**RECORDS FOR THE TASK:**

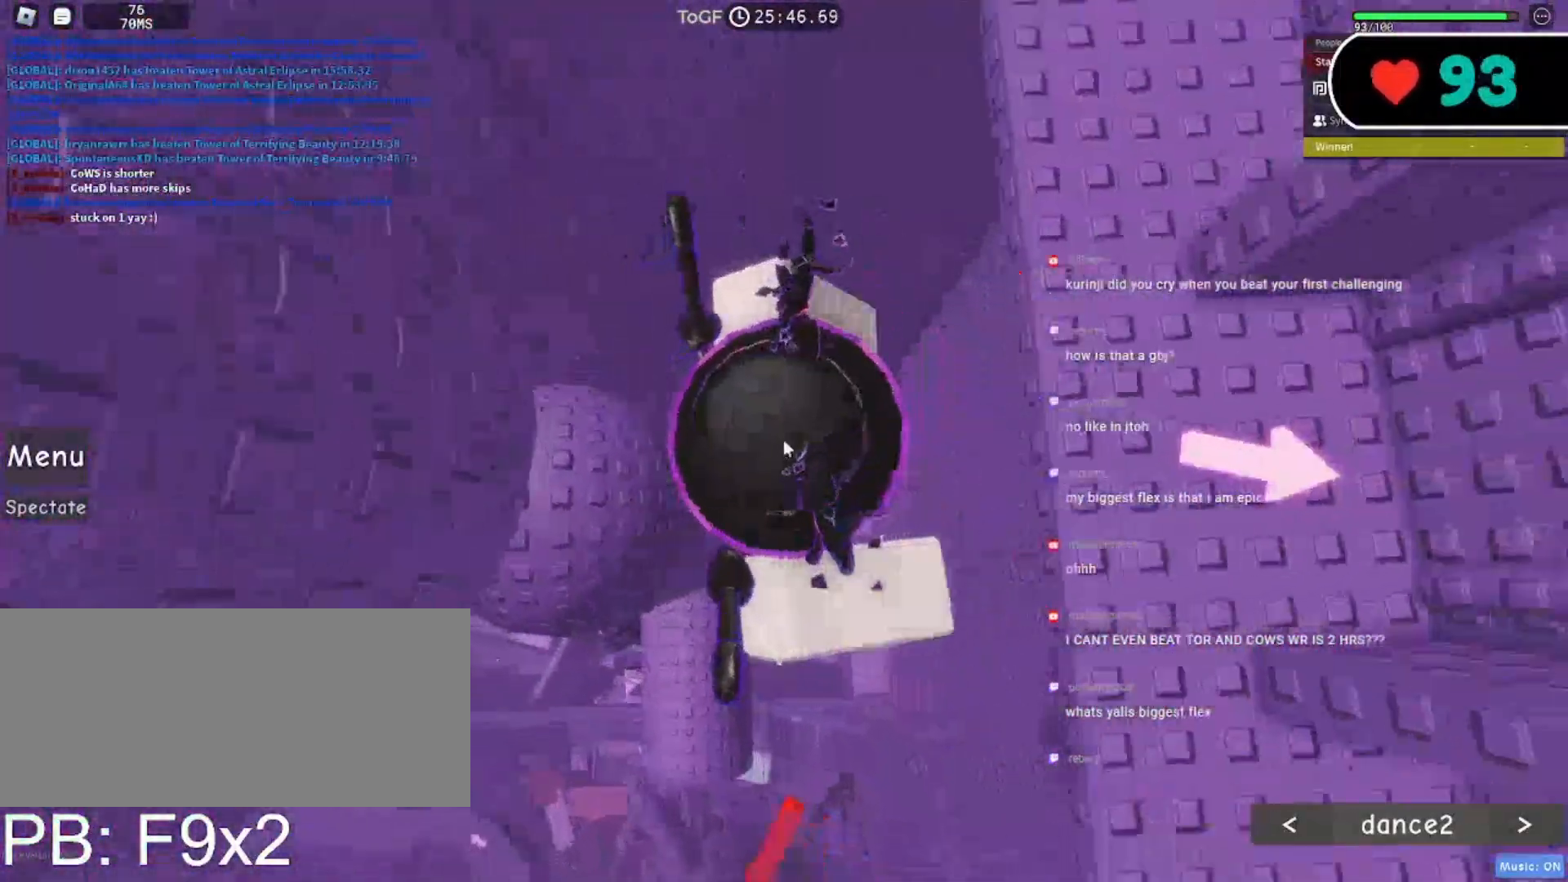
{"keys": ["d", "shift", "w"], "mouse": ["right"], "events": [[467, "w", "down"], [483, "shift", "down"]]}
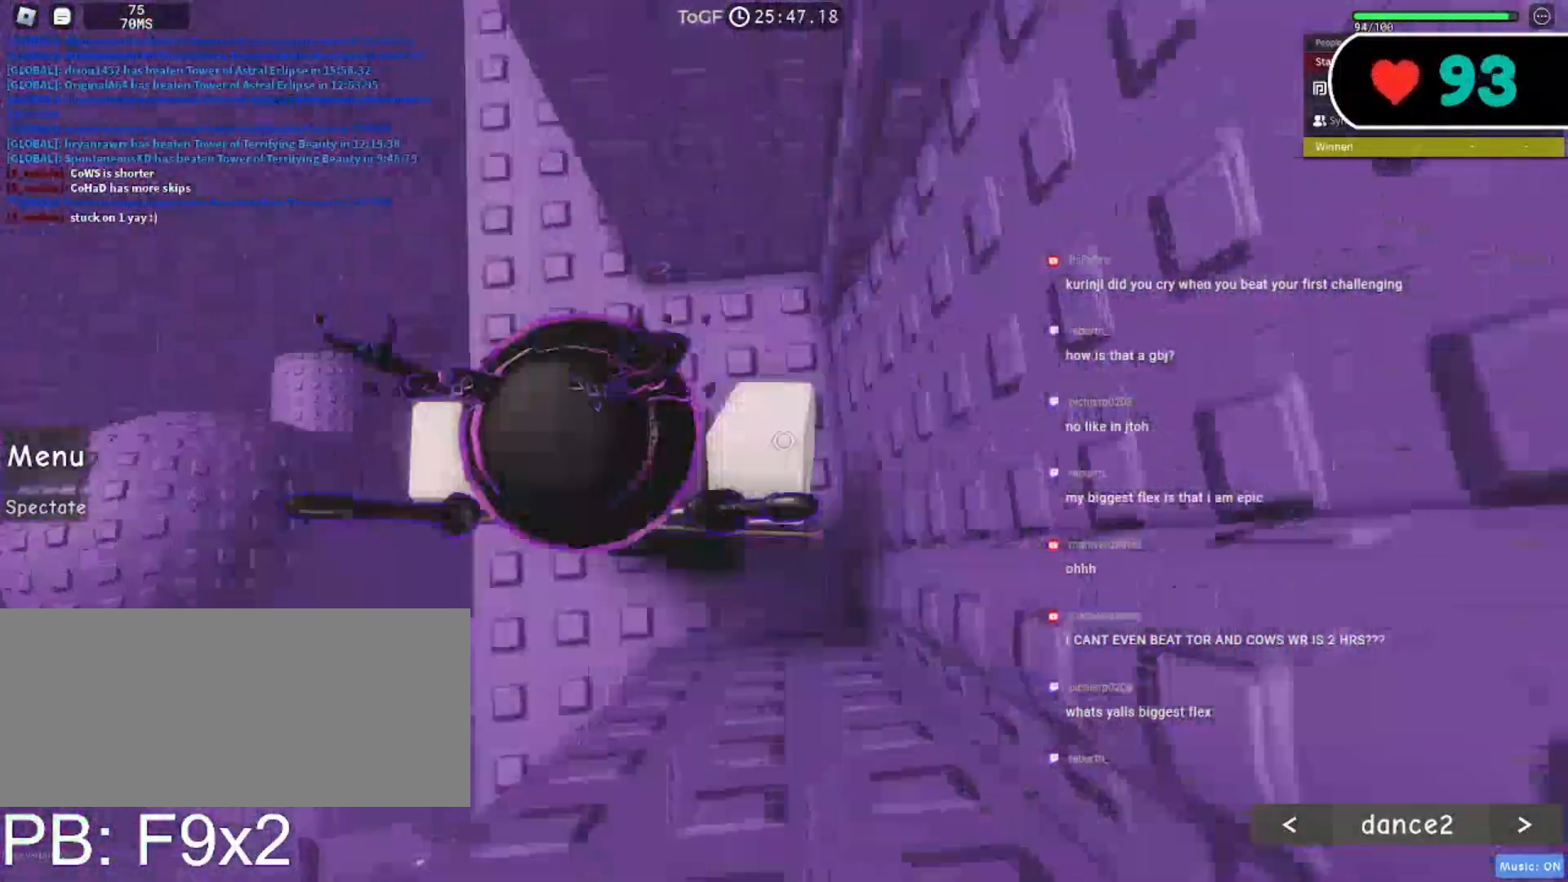
{"keys": ["w"], "mouse": ["right"], "events": [[17, "mouse_wheel", "down"], [133, "d", "up"], [133, "shift", "up"], [217, "mouse_wheel", "up"], [283, "space", "down"], [433, "space", "up"]]}
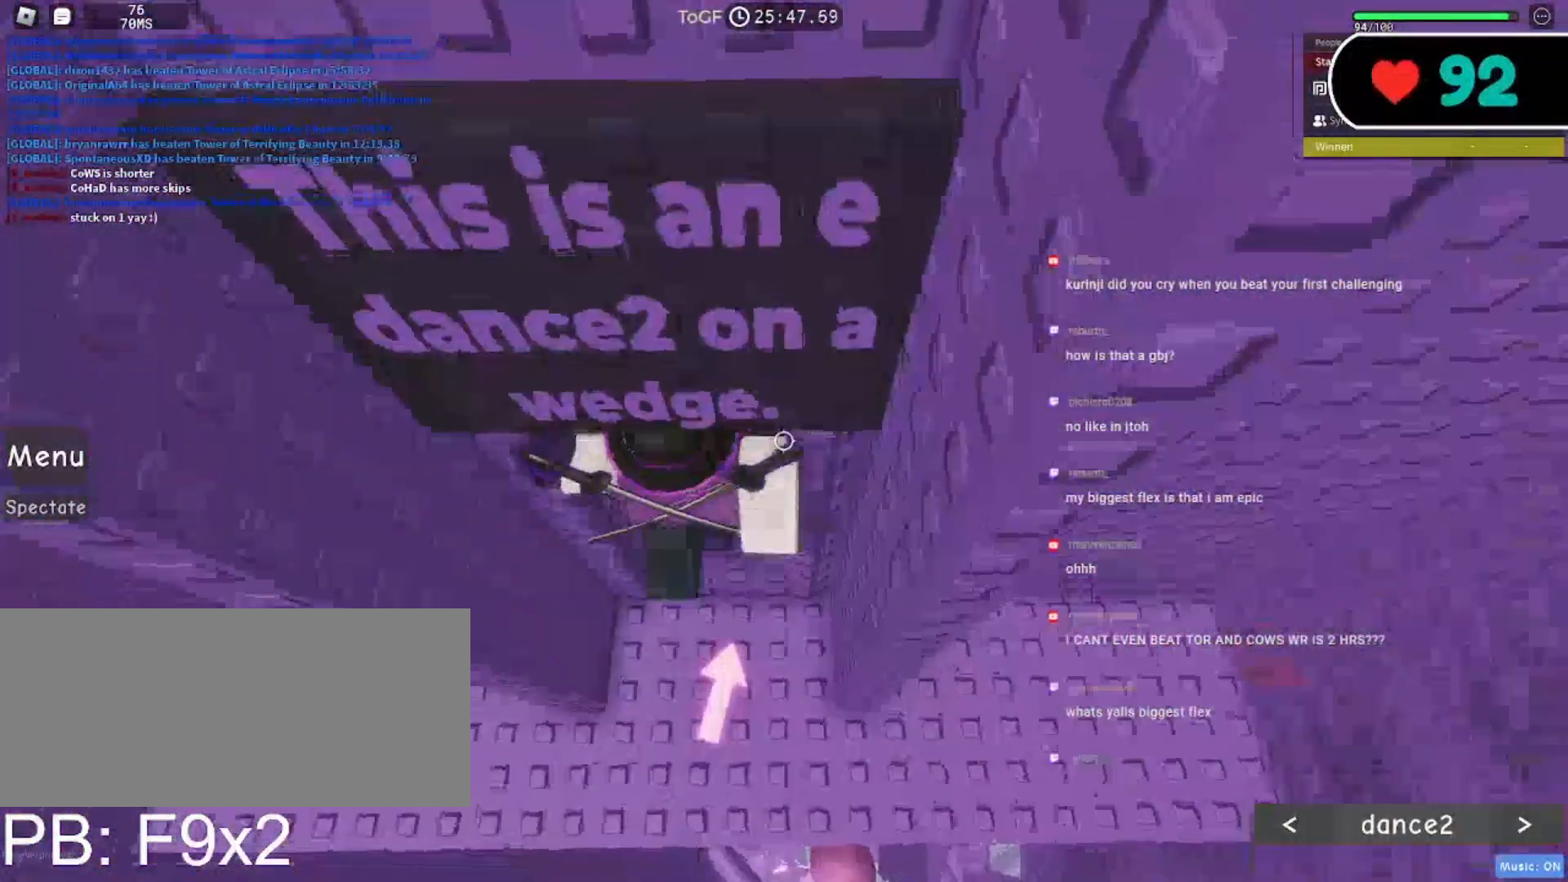
{"keys": [], "mouse": ["right"], "events": [[67, "a", "down"], [83, "a", "up"], [233, "w", "up"]]}
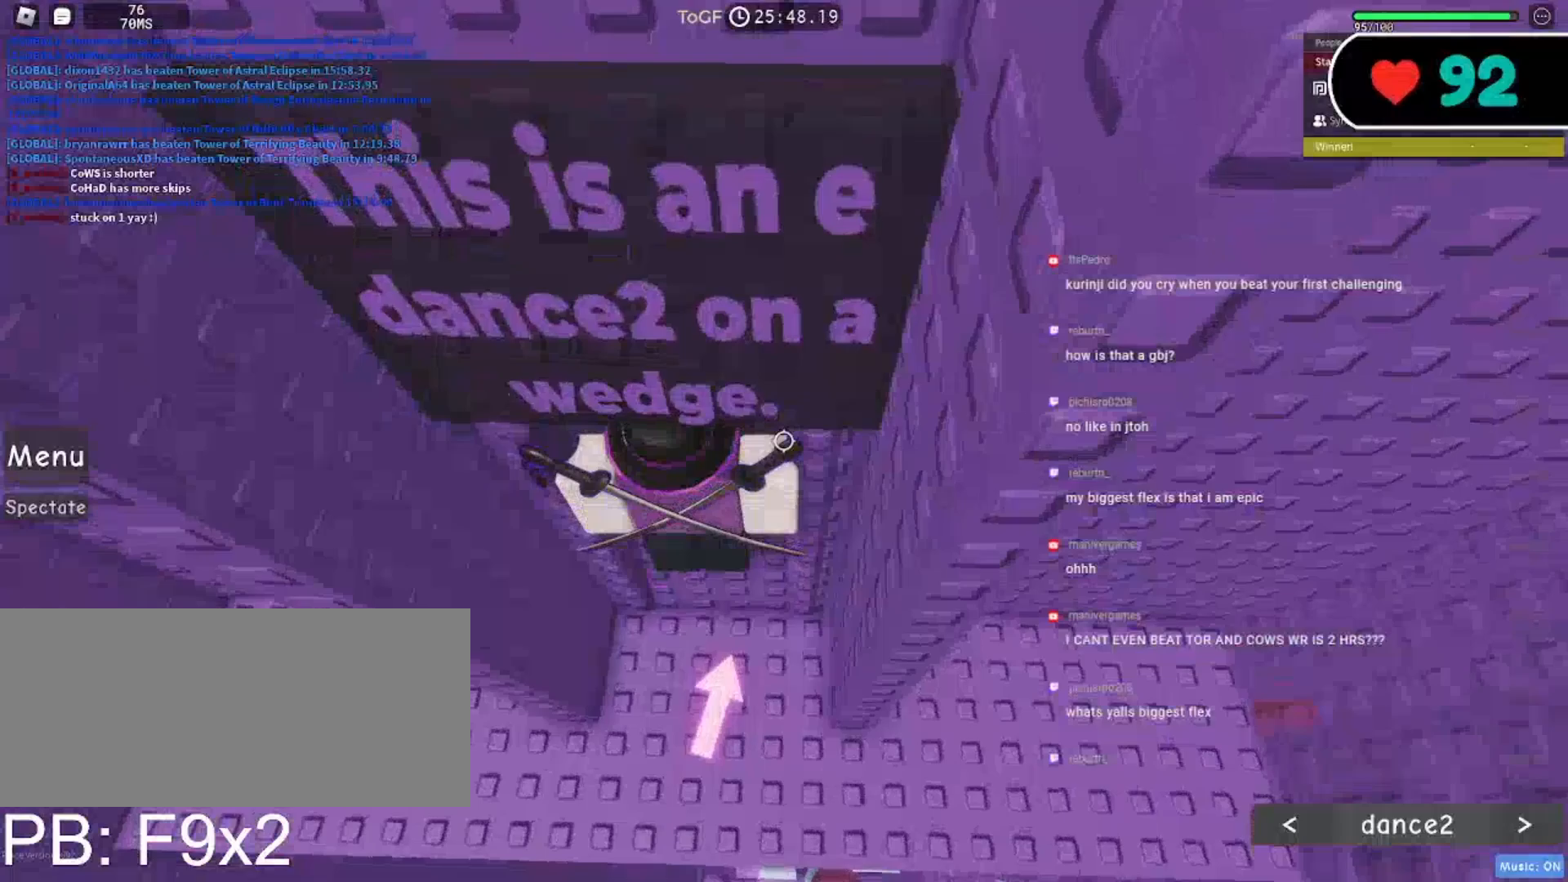
{"keys": [], "mouse": ["right"], "events": [[83, "a", "down"], [167, "a", "up"]]}
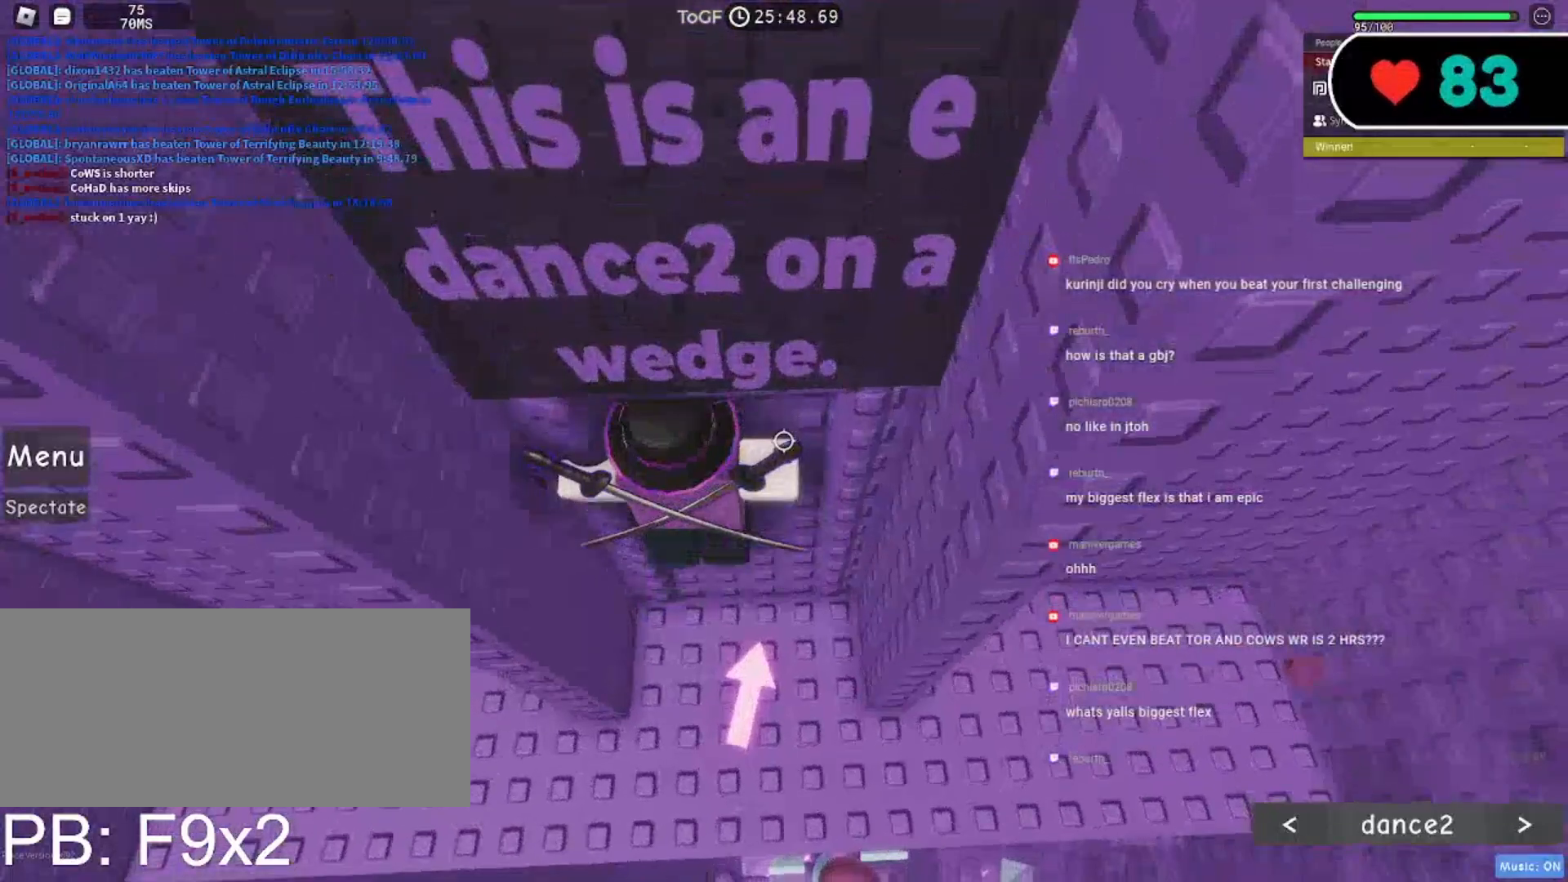
{"keys": ["shift"], "mouse": ["right"], "events": [[83, "d", "down"], [150, "d", "up"], [467, "shift", "down"]]}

**EXERCISE DETAILS:** Would you write out the data exactly, with no pictures in the copy?

**WRITTEN SOLUTION:**
{"keys": ["d", "shift", "w"], "mouse": ["right"], "events": [[467, "w", "down"], [483, "shift", "down"]]}
{"keys": ["w"], "mouse": ["right"], "events": [[17, "mouse_wheel", "down"], [133, "d", "up"], [133, "shift", "up"], [217, "mouse_wheel", "up"], [283, "space", "down"], [433, "space", "up"]]}
{"keys": [], "mouse": ["right"], "events": [[67, "a", "down"], [83, "a", "up"], [233, "w", "up"]]}
{"keys": [], "mouse": ["right"], "events": [[83, "a", "down"], [167, "a", "up"]]}
{"keys": ["shift"], "mouse": ["right"], "events": [[83, "d", "down"], [150, "d", "up"], [467, "shift", "down"]]}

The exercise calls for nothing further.